* WHAT TO WORK ON *
Up to and including the line bearing "Il est important", output every line of the entries exactly as written, starting from the first; pictures stay out.

* DATA EXTRACTS *

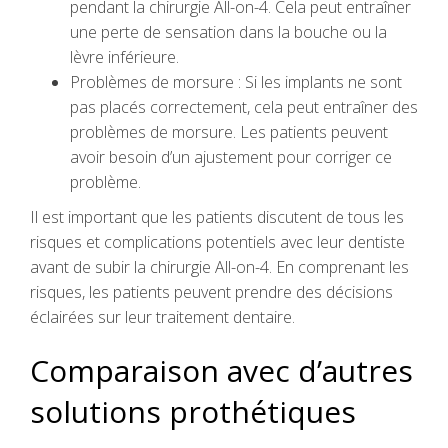
pendant la chirurgie All-on-4. Cela peut entraîner
une perte de sensation dans la bouche ou la
lèvre inférieure.
Problèmes de morsure : Si les implants ne sont
pas placés correctement, cela peut entraîner des
problèmes de morsure. Les patients peuvent
avoir besoin d’un ajustement pour corriger ce
problème.
Il est important que les patients discutent de tous les
risques et complications potentiels avec leur dentiste
avant de subir la chirurgie All-on-4. En comprenant les
risques, les patients peuvent prendre des décisions
éclairées sur leur traitement dentaire.
Comparaison avec d’autres
solutions prothétiques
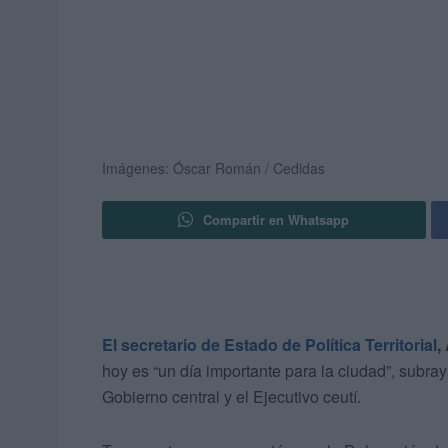
Imágenes: Óscar Román / Cedidas
Compartir en Whatsapp
El secretario de Estado de Política Territorial
,
hoy es “un día importante para la ciudad”, subra
Gobierno central y el Ejecutivo ceutí.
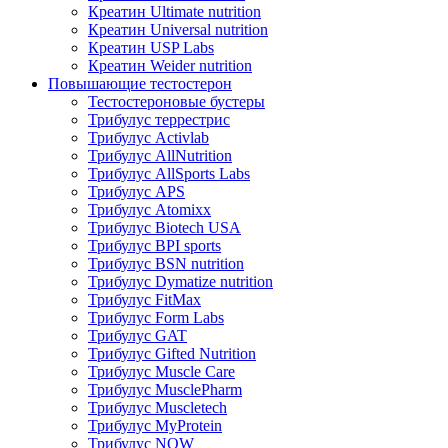
Креатин Ultimate nutrition
Креатин Universal nutrition
Креатин USP Labs
Креатин Weider nutrition
Повышающие тестостерон
Тестостероновые бустеры
Трибулус террестрис
Трибулус Activlab
Трибулус AllNutrition
Трибулус AllSports Labs
Трибулус APS
Трибулус Atomixx
Трибулус Biotech USA
Трибулус BPI sports
Трибулус BSN nutrition
Трибулус Dymatize nutrition
Трибулус FitMax
Трибулус Form Labs
Трибулус GAT
Трибулус Gifted Nutrition
Трибулус Muscle Care
Трибулус MusclePharm
Трибулус Muscletech
Трибулус MyProtein
Трибулус NOW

* SOLVED EXERCISE *
pendant la chirurgie All-on-4. Cela peut entraîner
une perte de sensation dans la bouche ou la
lèvre inférieure.
Problèmes de morsure : Si les implants ne sont
pas placés correctement, cela peut entraîner des
problèmes de morsure. Les patients peuvent
avoir besoin d’un ajustement pour corriger ce
problème.
Il est important que les patients discutent de tous les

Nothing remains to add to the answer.